→ **EXERCISES TO COMPLETE**:
1. From the passage about the father's slow movements, return the portion starting with "I watch my dad" and going on through "into the chair.", copied word for word.
2. According to the passage about the father's slow movements, how long does it take him to leave the table, cross to the recliner, and lower himself into it?
3. Extend the passage about the father's slow movements, picking up after its final sentence.

→ **TEXT PASSAGE**:

----------

I watch my dad as he picks up a glass to take a drink. He focuses intently on his hands, needing both now to grasp the glass, as he carefully guides it to his mouth. Just as much care and focus are needed to return it to the table. When he leaves the table and heads for the recliner, his feet shuffle and his walker surrounds his body providing a safety net of sorts. He doesn’t really lean on it, but it’s there for the times he feels unstable. It takes him about a full minute to leave the table, cross the six feet or so and lower (line up and land) into the chair.

----------

→ **GIVEN INFORMATION**:
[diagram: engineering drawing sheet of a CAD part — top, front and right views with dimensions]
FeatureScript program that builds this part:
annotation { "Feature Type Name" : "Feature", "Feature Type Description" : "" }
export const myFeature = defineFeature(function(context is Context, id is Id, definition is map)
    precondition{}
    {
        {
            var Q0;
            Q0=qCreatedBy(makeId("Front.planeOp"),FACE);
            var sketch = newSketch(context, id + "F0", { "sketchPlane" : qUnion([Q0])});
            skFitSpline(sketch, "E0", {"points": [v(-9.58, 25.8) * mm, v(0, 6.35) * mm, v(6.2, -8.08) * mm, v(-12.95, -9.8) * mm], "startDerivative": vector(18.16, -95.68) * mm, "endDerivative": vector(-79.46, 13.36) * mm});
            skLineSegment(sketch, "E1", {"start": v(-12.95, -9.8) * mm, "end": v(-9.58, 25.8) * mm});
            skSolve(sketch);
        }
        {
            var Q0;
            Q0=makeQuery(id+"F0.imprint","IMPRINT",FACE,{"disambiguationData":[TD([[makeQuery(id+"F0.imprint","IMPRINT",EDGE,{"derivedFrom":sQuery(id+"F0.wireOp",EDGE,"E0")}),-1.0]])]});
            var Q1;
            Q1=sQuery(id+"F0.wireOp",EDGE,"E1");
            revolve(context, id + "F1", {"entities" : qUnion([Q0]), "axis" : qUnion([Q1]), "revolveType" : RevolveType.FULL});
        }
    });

----------

→ **ANSWERS FOR THIS EXERCISE**:
1.
I watch my dad as he picks up a glass to take a drink. He focuses intently on his hands, needing both now to grasp the glass, as he carefully guides it to his mouth. Just as much care and focus are needed to return it to the table. When he leaves the table and heads for the recliner, his feet shuffle and his walker surrounds his body providing a safety net of sorts. He doesn’t really lean on it, but it’s there for the times he feels unstable. It takes him about a full minute to leave the table, cross the six feet or so and lower (line up and land) into the chair.

2. About a full minute.

3.
Over the past few years, my father’s health has taken a downward turn. Being in his mid-80’s I suppose it’s not all that surprising, yet it is concerning and sad in some sense. He was never health conscious. He ate what he wanted and, outside of working hard, he never did any kind of exercise. So here he is nearing the end of his time here on Earth, slowly fading away. He has suffered a series of TIA’s (mini strokes) and some brain bleeding (scans show numerous clots). He is almost always in atrial fib and his blood pressure is either high or low. This once strong and capable man was being reduced to a week and feeble shadow of his former self. His hands shake and simple tasks that were once done without thought or much effort have become difficult. It is painful for me to watch. I don’t want to remember him like this. I am selfish. I want to only remember him as the strong capable talented man that I believed could do anything! He is and was my Hero.
Living 600 miles apart, it could be easy for me to just ‘check out’ and not visit and watch him fade. I watched my brother do that and remember how painful it was. I fought like hell to not run away from it. In fact, my amazing wife’s love and support was what got me through. “You’re stronger then you think you are” she kept saying. This time, I am stronger. This time, I can relate to how he feels and respect his wish for it all to be over with. This time, I have a whole new perspective.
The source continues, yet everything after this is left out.